Para mí nada guardaba más enigma que la vida misma, con sus complejos y sus turbulencias, con sus altos y sus bajos, su luz y su oscuridad. Al menos para la gran mayoría era así: un equilibrio entre lo bueno y lo malo. Un matiz perfecto de luces y sombras que se desplegaba en un contraste que terminaba funcionando de manera armónica… pero para mí la realidad tenía un sabor más bien amargo.
Quizás yo era la excepción a la regla. Un eslabón exento a los términos medios. Una gama de colores en donde los grises no existían, sino solo los tonos blancos o negros.

De alguna manera todo en mí mundo terminaba por convertirse en algo nocivo. La oscuridad era nociva y se iba apegando a mí… podía sentir como las tinieblas pasaban a formar parte de mí historia, ennegreciendo cada hora, y cada segundo.
Las luces también eran un problema, ellas aparecían eventualmente y solía verlas cómo una guía al final del camino, pero siempre terminaban brillando tanto que me cegaban, obligándome a cubrir mis ojos hasta que finalmente terminaba fuera de órbita. Siempre era así. Sin balances. Sin una quietud que me transmitiera la sensación de pertenencia a un lugar seguro.

Me había cansado de pretender que todo estaba bien. Ya no podía seguir haciéndolo. Ya no tenía el valor para seguir dando tumbos de extremo a extremo, por eso tras esos primeros días de perder a mí abuela me vi en la obligación de tomar ciertas decisiones.

Esos días de luto fueron tediosos; la rutina transcurrió en un permanente clamor de agonía, acostumbrarme a la idea de una habitación vacía, a la permanencia de la ausencia y a ese punzante dolor que nunca dormitaba sino que crecía en potencia con cada minuto transcurrido, calándome hasta los huesos y haciendo real cada instante de esa interminable congoja.

Mí primera decisión fue poner el corazón en pausa. Flotar en medio de la nada poniéndome a merced de la deriva.
Me encerré en mí misma, creí que el mejor mecanismo de defensa era frenar el curso de mí vida, al menos por un tiempo. Y de la misma forma en la que había logrado encerrar mí existencia entre cuatro paredes también había encerrado a mis sentimientos en un pequeño recoveco en mis adentros, sofocándolos para evitar que dieran salida y que con sus turbulencias movilizaran todo lo que aún quedaba de pie en mí mundo.

Era permanecer adormecida, en un letargo constante que me ayudaba a evitar todo tipo de sentimientos. O al menos lo intentaba, luchaba por evitar sentir, aunque la pena era un sentimiento con el que no podía lidiar y cuya fuerza iba más allá de todo.
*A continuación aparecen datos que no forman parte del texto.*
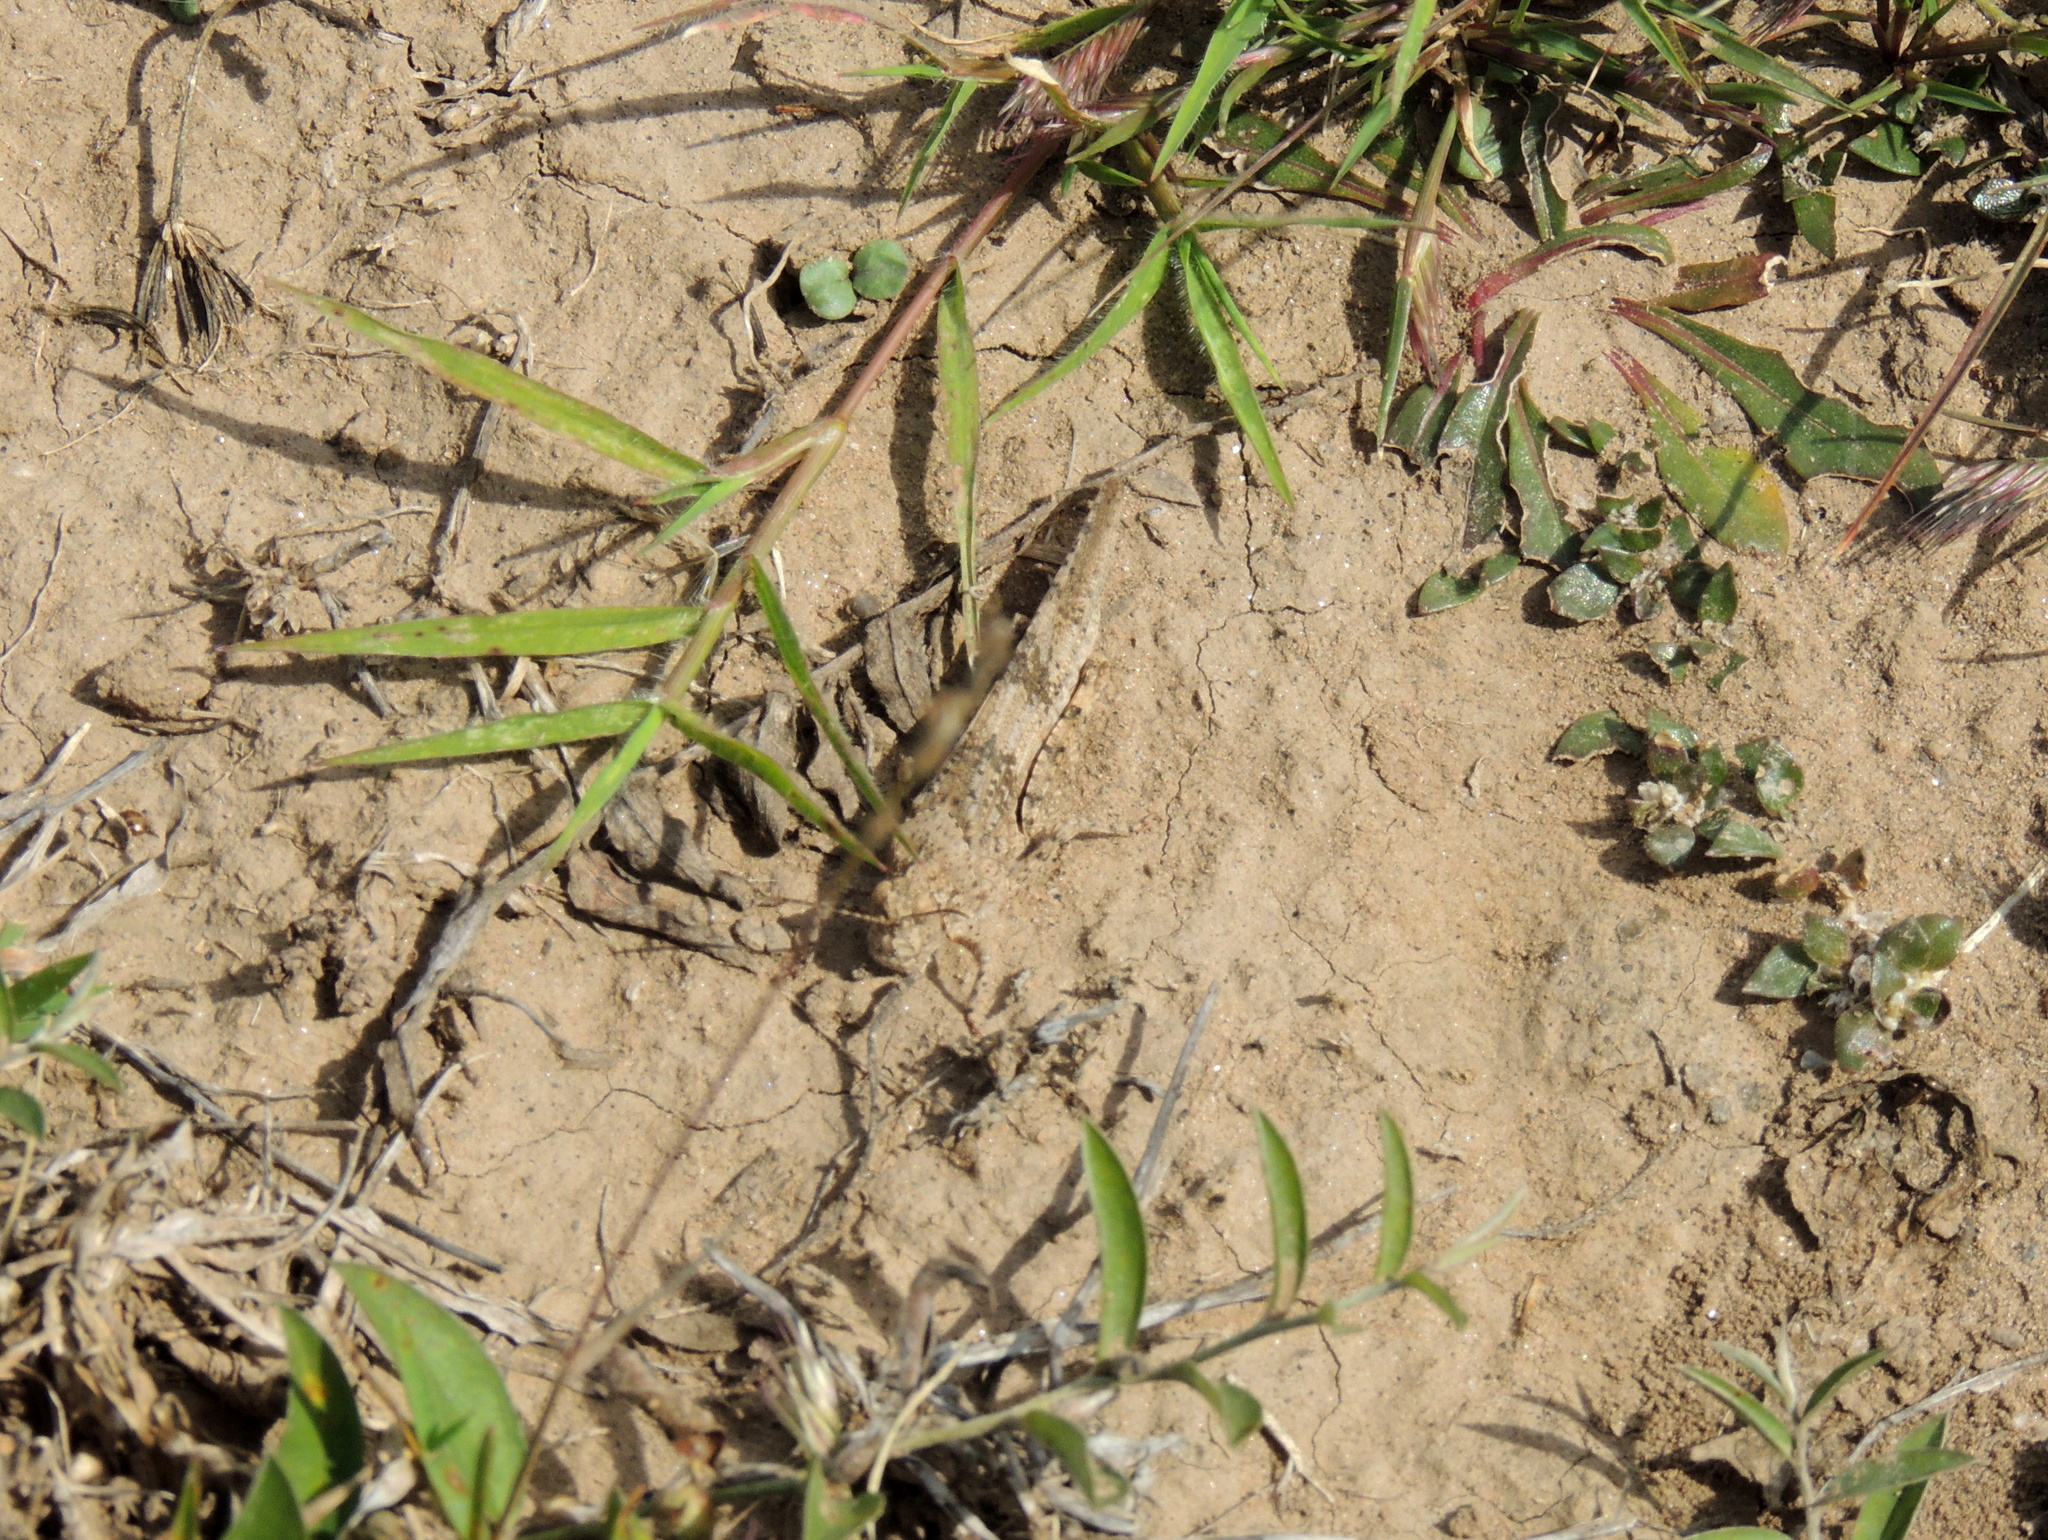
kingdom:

Los efectos del tiempo y su concurrencia constituían otro misterio. ¿El tiempo transcurría con la misma frecuencia?¿Podíamos percibir de distinta forma y de acuerdo a la demanda de nuestros sentimientos a un mismo parámetro de tiempo?... Yo consideraba que si, que una hora podía sentirse como un minuto y un minuto podía sentirse como una hora. Y todo dependía de como nos sintieramos.
Un minuto de tristeza y sufrimiento podía sentirse como una hora y hasta incluso como una eternidad; pero fluyendo a través de un sentimiento adverso a la pena todo parecía ser al revés… así, si éramos felices, una hora parecía reducirse a un minuto.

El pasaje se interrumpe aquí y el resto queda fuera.